A lightweight gradient boosting implementation in Rust.

These details have not been verified by PyPI

GitHub Statistics

View statistics for this project via Libraries.io, or by using our public dataset on Google BigQuery

Project description

Forust

A lightweight gradient boosting package

Forust, is a lightweight package for building gradient boosted decision tree ensembles. All of the algorithm code is written in Rust, with a python wrapper. The rust package can be used directly, however, most examples shown here will be for the python wrapper.

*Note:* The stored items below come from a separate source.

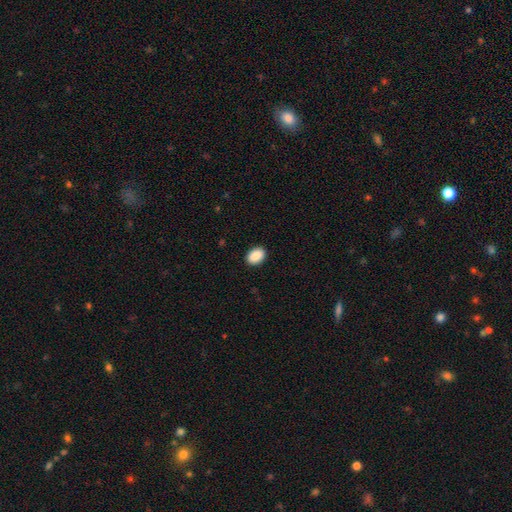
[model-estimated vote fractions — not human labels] Smooth or featured? smooth (90%)
How rounded? in between (81%)
Merging? none (91%)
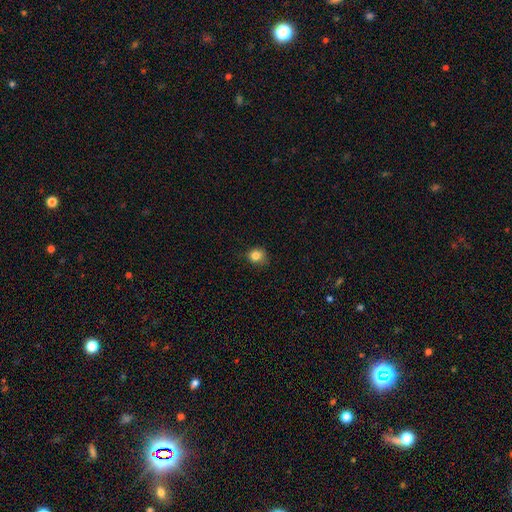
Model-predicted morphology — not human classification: The model was most divided on "merging": none: 74%, minor disturbance: 21%, major disturbance: 4%, merger: 1%. More confident: smooth or featured — smooth (83%); how rounded — round (78%).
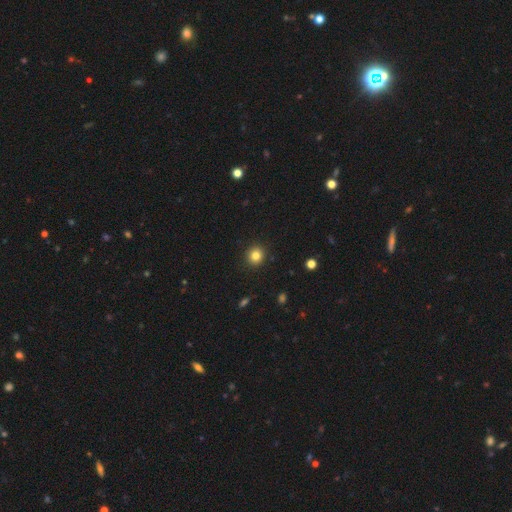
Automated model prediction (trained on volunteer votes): Smooth or featured: smooth — 82% (star or artifact — 12%)
How rounded: round — 91% (in between — 8%)
Merging: none — 92% (minor disturbance — 5%)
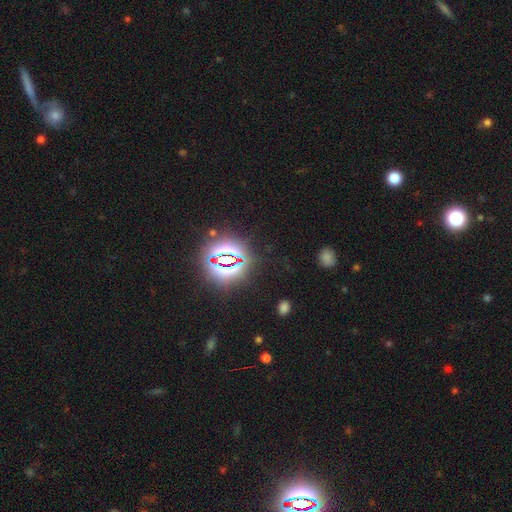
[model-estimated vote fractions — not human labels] smooth_or_featured: star or artifact (p=0.83) [alt: smooth p=0.11]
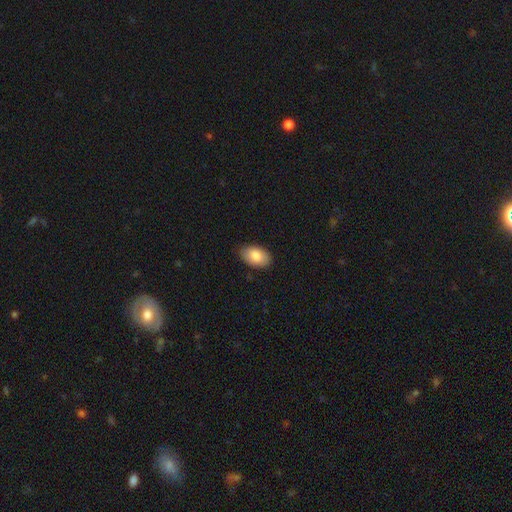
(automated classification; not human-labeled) This is clearly a smooth galaxy (86%). How rounded: clearly in between (93%). Merging: clearly none (87%).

For a self contained rust example, see here. It implements the same algorithm as the XGBoost package, and in many cases will give nearly identical results.

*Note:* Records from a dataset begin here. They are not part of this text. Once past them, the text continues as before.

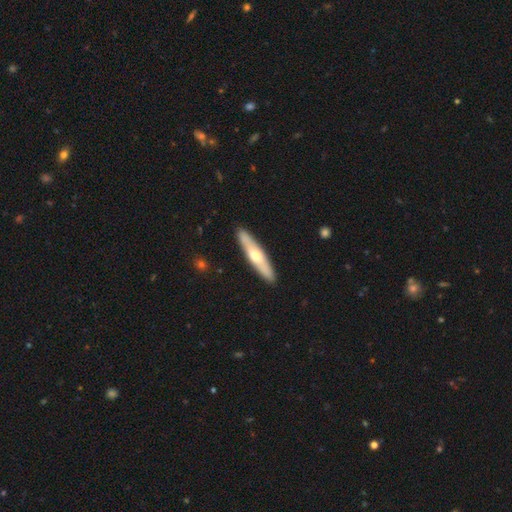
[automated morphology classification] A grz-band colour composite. It shows a featured or disk galaxy (51%) viewed edge-on (82%). Merging: none (90%).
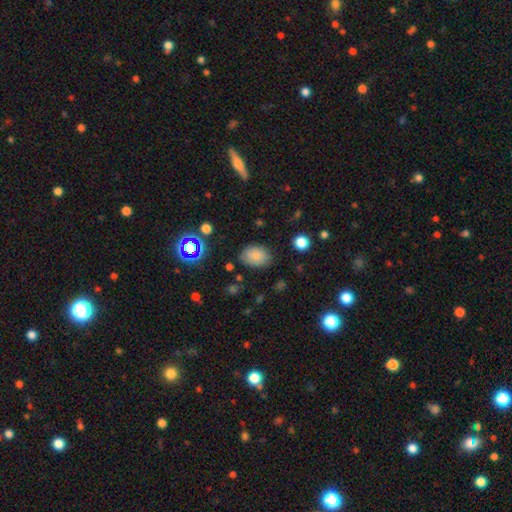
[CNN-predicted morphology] A smooth galaxy with no disk features (79%) that is in between round and cigar-shaped (78%).

Vote fractions:
- Smooth or featured? smooth: 79% / star or artifact: 12% / featured or disk: 9%
- How rounded? in between: 78% / round: 21% / cigar-shaped: 1%
- Merging? none: 77% / minor disturbance: 16% / major disturbance: 4% / merger: 2%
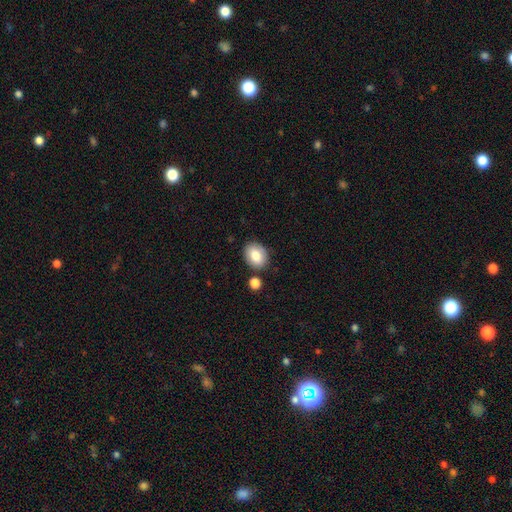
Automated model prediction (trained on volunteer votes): smooth-or-featured: smooth: 81% | featured or disk: 11% | star or artifact: 8%
  how-rounded: in between: 60% | round: 39% | cigar-shaped: 1%
  merging: none: 79% | minor disturbance: 11% | merger: 7% | major disturbance: 3%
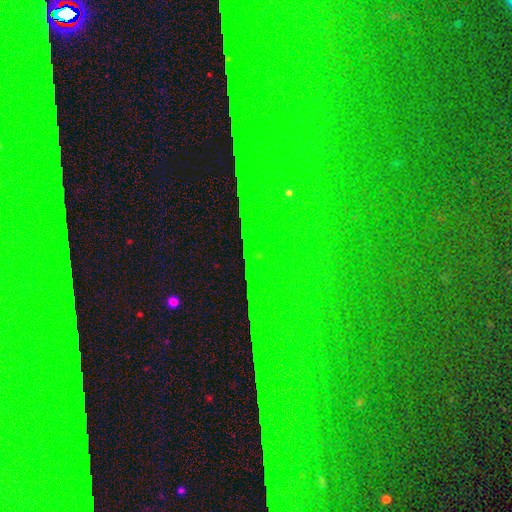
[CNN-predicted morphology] smooth-or-featured: star or artifact: 87% | featured or disk: 8% | smooth: 6%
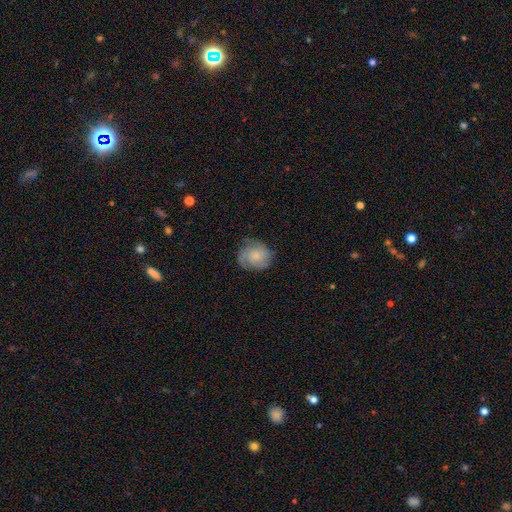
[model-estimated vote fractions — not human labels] smooth 51%, featured or disk 41%, star or artifact 8%. Down the decision tree: how rounded — round (68%); merging — none (66%).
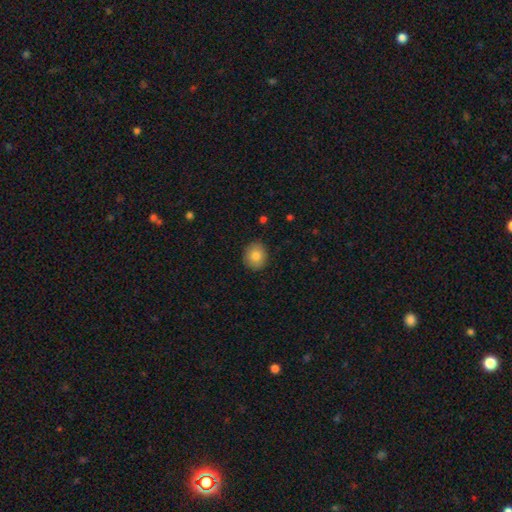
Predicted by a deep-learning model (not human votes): Q: Smooth or featured?
A: smooth (83%); runner-up: featured or disk (8%)
Q: How rounded?
A: round (67%); runner-up: in between (33%)
Q: Merging?
A: none (89%); runner-up: minor disturbance (8%)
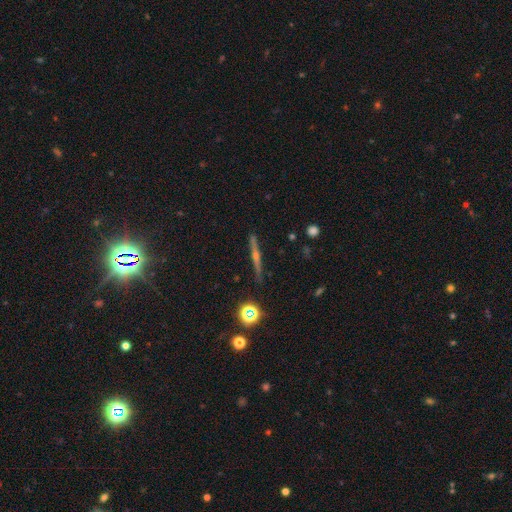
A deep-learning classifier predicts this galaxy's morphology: Smooth or featured: featured or disk — 73% (smooth — 17%)
Edge-on disk: yes — 98% (no — 2%)
Edge-on bulge: rounded — 80% (none — 14%)
Merging: none — 90% (minor disturbance — 7%)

I developed this package for a few reasons, mainly to better understand the XGBoost algorithm, additionally to have a fun project to work on in rust, and because I wanted to be able to experiment with adding new features to the algorithm in a smaller simpler codebase.

All of the rust code for the package can be found in the src directory, while all of the python wrapper code is in the py-forust directory.

Documentation

Documentation for the python API can be found here.

Installation

The package can be installed directly from pypi.

pip install forust

To use in a rust project add the following to your Cargo.toml file.

forust-ml = "0.4.7"

Usage

For details on all of the methods and their respective parameters, see the python api documentation.

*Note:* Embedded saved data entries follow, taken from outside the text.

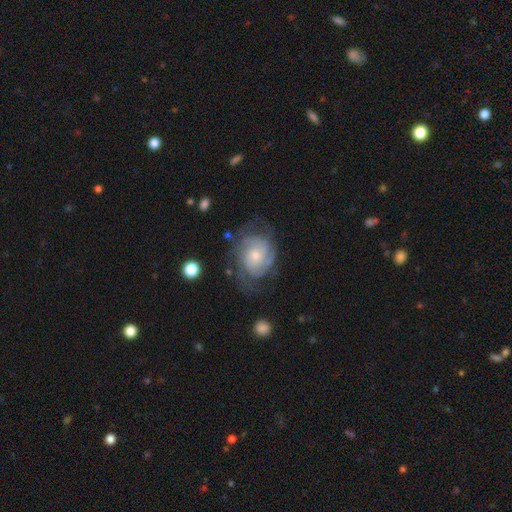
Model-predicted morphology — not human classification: smooth-or-featured: featured or disk: 73% | smooth: 20% | star or artifact: 6%
  disk-edge-on: no: 97% | yes: 3%
    bar: no: 76% | weak: 21% | strong: 3%
    has-spiral-arms: yes: 88% | no: 12%
      spiral-winding: tight: 54% | medium: 34% | loose: 12%
      spiral-arm-count: can't tell: 40% | 2: 25% | 3: 18% | 4: 7% | 1: 5% | more than 4: 4%
    bulge-size: moderate: 47% | small: 44% | large: 6% | none: 2% | dominant: 1%
  merging: none: 55% | minor disturbance: 24% | major disturbance: 19% | merger: 2%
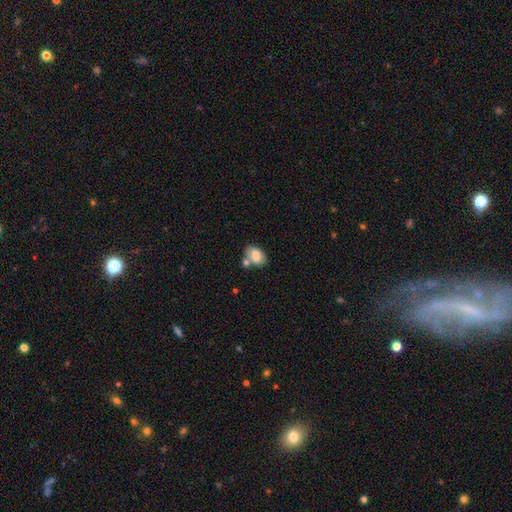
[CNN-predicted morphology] type=smooth (75%); roundness=in between (85%); merging=none (50%).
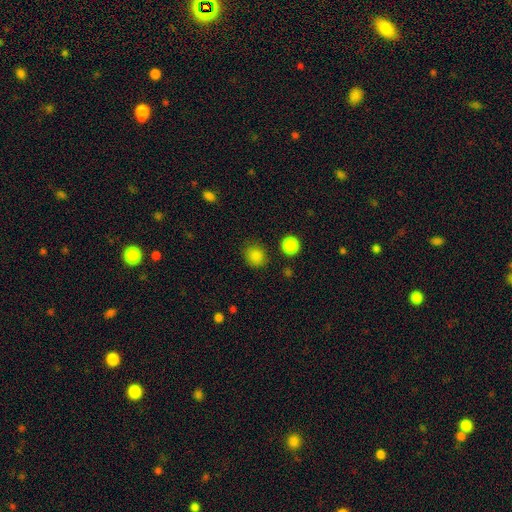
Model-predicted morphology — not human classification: smooth-or-featured: smooth: 84% | star or artifact: 12% | featured or disk: 3%
  how-rounded: round: 84% | in between: 15% | cigar-shaped: 1%
  merging: none: 84% | minor disturbance: 10% | major disturbance: 3% | merger: 3%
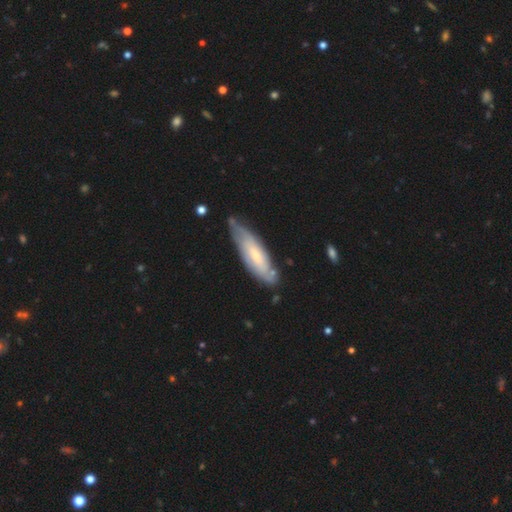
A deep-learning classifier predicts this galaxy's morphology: smooth_or_featured: featured or disk (p=0.52) [alt: smooth p=0.42]
disk_edge_on: no (p=0.67) [alt: yes p=0.33]
merging: none (p=0.65) [alt: minor disturbance p=0.26]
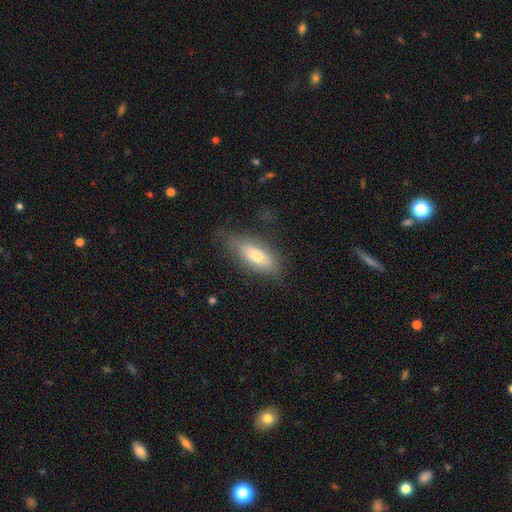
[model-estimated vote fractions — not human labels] The model was most divided on "how rounded": in between: 63%, cigar-shaped: 35%, round: 2%. More confident: merging — none (72%); smooth or featured — smooth (72%).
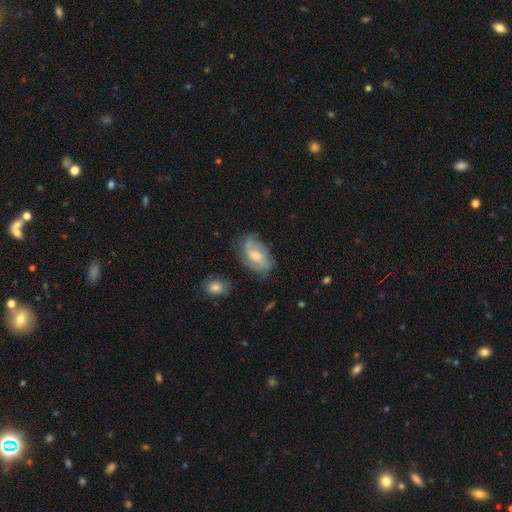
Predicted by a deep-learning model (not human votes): smooth-or-featured: featured or disk: 68% | smooth: 25% | star or artifact: 7%
  disk-edge-on: no: 95% | yes: 5%
    bar: no: 50% | weak: 42% | strong: 8%
    has-spiral-arms: yes: 90% | no: 10%
      spiral-winding: medium: 43% | loose: 34% | tight: 24%
      spiral-arm-count: 2: 55% | can't tell: 18% | 3: 14% | 1: 7% | 4: 3% | more than 4: 3%
    bulge-size: moderate: 56% | small: 34% | large: 5% | none: 4% | dominant: 1%
  merging: none: 67% | minor disturbance: 22% | major disturbance: 8% | merger: 3%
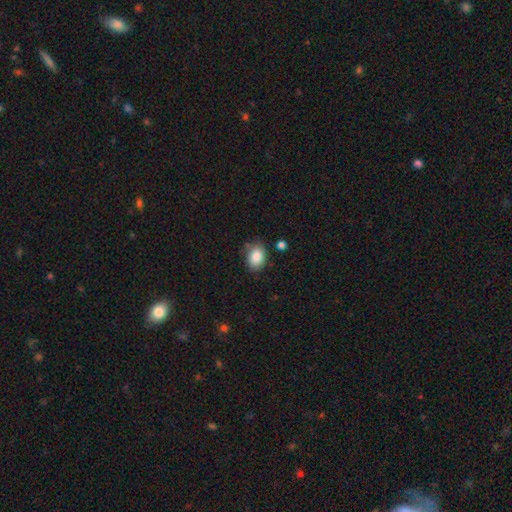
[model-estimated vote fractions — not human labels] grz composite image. It shows a smooth galaxy with no disk features (86%) that is in between round and cigar-shaped (77%). Merging: none (78%).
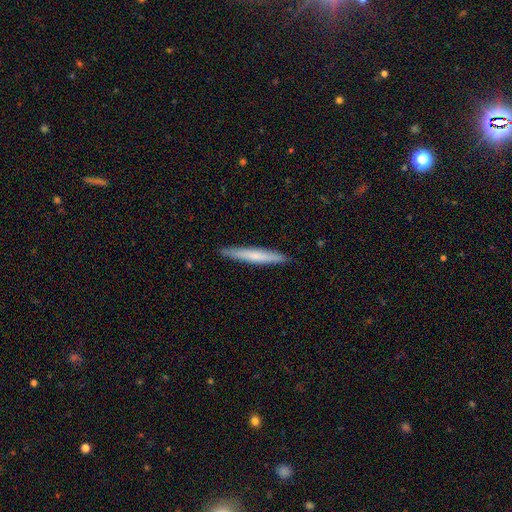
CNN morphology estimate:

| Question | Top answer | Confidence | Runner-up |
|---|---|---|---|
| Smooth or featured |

The GradientBooster class is currently the only public facing class in the package, and can be used to train gradient boosted decision tree ensembles with multiple objective functions.

Training and Predicting

Once, the booster has been initialized, it can be fit on a provided dataset, and performance field. After fitting, the model can be used to predict on a dataset. In the case of this example, the predictions are the log odds of a given record being 1.

# Small example dataset
from seaborn import load_dataset

df = load_dataset("titanic")
X = df.select_dtypes("number").drop(columns=["survived"])
y = df["survived"]

# Initialize a booster with defaults.
from forust import GradientBooster
model = GradientBooster(objective_type="LogLoss")
model.fit(X, y)

# Predict on data
model.predict(X.head())
# array([-1.94919663,  2.25863229,  0.32963671,  2.48732194, -3.00371813])

# predict contributions
model.predict_contributions(X.head())
# array([[-0.63014213,  0.33880048, -0.16520798, -0.07798772, -0.85083578,
#        -1.07720813],
#       [ 1.05406709,  0.08825999,  0.21662544, -0.12083538,  0.35209258,
#        -1.07720813],

When predicting with the data, the maximum iteration that will be used when predicting can be set using the set_prediction_iteration method. If early_stopping_rounds has been set, this will default to the best iteration, otherwise all of the trees will be used.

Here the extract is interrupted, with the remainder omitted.